El intelectual, incluso cuando es crítico con movimientos emancipatorios, opera con cierta autonomía relativa, con lealtad última (idealmente) a la verdad descubierta, no a un poder concreto. El fascismo exige sumisión absoluta al Líder y al Movimiento. El pensamiento es valorado solo en la medida que sirve al aparato de poder, como herramienta de justificación o propaganda. Un "intelectual" dentro del fascismo no es un pensador libre, sino un funcionario ideológico. Su rol no es investigar o cuestionar, sino racionalizar lo irracional, vestir la violencia con ropajes pseudofilosóficos, y cerrar filas.
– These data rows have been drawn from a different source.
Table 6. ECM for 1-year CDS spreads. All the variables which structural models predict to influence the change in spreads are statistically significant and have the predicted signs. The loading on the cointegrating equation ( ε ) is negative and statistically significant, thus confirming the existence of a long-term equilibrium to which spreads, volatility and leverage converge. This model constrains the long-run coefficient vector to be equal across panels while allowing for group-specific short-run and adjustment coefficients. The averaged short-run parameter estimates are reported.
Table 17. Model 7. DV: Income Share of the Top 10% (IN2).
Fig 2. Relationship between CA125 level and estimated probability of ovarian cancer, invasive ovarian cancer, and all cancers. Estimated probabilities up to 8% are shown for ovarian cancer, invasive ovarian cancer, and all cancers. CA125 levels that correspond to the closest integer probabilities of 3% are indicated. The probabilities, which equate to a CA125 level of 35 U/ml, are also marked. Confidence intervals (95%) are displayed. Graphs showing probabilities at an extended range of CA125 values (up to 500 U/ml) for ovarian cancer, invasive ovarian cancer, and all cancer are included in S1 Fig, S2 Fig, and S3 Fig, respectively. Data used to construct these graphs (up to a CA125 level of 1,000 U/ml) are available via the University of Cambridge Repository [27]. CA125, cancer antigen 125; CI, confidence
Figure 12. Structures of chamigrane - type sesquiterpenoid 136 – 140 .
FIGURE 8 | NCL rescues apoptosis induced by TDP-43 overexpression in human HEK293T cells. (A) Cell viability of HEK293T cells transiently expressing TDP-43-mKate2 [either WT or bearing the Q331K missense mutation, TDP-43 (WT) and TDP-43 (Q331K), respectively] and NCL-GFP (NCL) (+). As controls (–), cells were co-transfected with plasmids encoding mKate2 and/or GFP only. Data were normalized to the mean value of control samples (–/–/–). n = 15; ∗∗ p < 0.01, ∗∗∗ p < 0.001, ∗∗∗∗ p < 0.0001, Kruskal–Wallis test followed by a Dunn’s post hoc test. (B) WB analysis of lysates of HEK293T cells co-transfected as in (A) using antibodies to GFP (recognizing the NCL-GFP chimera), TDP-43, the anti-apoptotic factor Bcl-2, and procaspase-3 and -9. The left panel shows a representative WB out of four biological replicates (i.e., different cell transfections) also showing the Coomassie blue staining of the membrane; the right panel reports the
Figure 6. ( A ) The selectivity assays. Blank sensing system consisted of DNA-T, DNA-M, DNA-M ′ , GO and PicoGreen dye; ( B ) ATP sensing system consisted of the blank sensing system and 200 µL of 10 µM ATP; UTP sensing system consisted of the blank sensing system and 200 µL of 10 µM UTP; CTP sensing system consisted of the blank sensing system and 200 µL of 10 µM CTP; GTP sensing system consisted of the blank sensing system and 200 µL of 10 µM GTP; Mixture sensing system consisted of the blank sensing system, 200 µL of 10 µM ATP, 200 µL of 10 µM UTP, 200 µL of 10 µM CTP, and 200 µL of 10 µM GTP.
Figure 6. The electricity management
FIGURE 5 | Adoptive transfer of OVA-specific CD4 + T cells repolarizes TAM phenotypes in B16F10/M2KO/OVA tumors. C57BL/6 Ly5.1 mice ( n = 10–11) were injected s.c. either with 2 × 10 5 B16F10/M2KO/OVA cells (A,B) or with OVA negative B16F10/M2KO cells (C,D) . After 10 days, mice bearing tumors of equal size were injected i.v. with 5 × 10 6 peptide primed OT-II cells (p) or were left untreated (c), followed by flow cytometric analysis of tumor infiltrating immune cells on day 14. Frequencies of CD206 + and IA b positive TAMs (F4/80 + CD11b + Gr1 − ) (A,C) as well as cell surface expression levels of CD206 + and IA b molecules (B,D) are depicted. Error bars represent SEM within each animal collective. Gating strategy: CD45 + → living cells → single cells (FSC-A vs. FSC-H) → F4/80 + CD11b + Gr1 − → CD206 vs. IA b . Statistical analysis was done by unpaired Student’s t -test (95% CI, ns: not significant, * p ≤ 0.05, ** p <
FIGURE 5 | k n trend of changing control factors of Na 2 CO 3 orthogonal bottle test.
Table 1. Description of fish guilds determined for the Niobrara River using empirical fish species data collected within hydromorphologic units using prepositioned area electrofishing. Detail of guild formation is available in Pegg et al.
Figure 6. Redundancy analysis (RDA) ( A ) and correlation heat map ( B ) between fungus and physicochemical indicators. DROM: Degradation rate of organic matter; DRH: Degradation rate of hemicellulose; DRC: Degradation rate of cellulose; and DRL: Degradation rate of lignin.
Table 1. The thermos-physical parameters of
Es la antítesis de la figura del intelectual como conciencia crítica independiente.

¿Excepciones? ¿Schmitt, Evola, Drieu la Rochelle? Sí, existen figuras con bagaje intelectual que abrazaron el fascismo o fueron abrazados por él. Pero examinémoslos: Carl Schmitt, el jurista brillante, redujo su pensamiento a la defensa del "decisionismo" soberano sin límites, justificando la tiranía. Julius Evola, con su erudición esotérica, construyó una mitología reaccionaria y racialista desconectada de cualquier análisis material serio. Fueron, en el mejor de los casos, tecnócratas de lo reaccionario o mitólogos oscurantistas, no intelectuales en el sentido crítico-emancipatorio. Su trabajo sirvió para bloquear el pensamiento, no para liberarlo. Como apunta Eco en su ensayo sobre el Ur-Fascismo, el pensamiento fascista siempre recurre al "pensamiento mágico", al rechazo de la modernidad crítica, a la obsesión por la trama y al desprecio por la cultura abierta.

No es que los intelectuales "sean de izquierdas". Es que el proceso mismo del pensamiento crítico, riguroso, autónomo y abierto – el núcleo de la labor intelectual – choca frontalmente con los cimientos del proyecto fascista. El fascismo necesita soldados, creyentes, propagandistas y verdugos, no pensadores libres. Un "intelectual fascista" no es la culminación de una tradición, sino un oxímoron viviente, una figura que, al abrazar el núcleo del fascismo, debe necesariamente abandonar o pervertir las herramientas que lo definen como intelectual. Su existencia espectral es el síntoma de una contradicción insalvable: la luz del pensamiento crítico no puede iluminar el agujero negro de la reacción totalitaria sin ser absorbida y aniquilada. El verdadero peligro no es el intelectual fascista (un fantasma), sino la capacidad del fascismo para sofocar el espacio mismo donde el pensamiento crítico – siempre, en última instancia, orientado hacia formas de emancipación – puede respirar.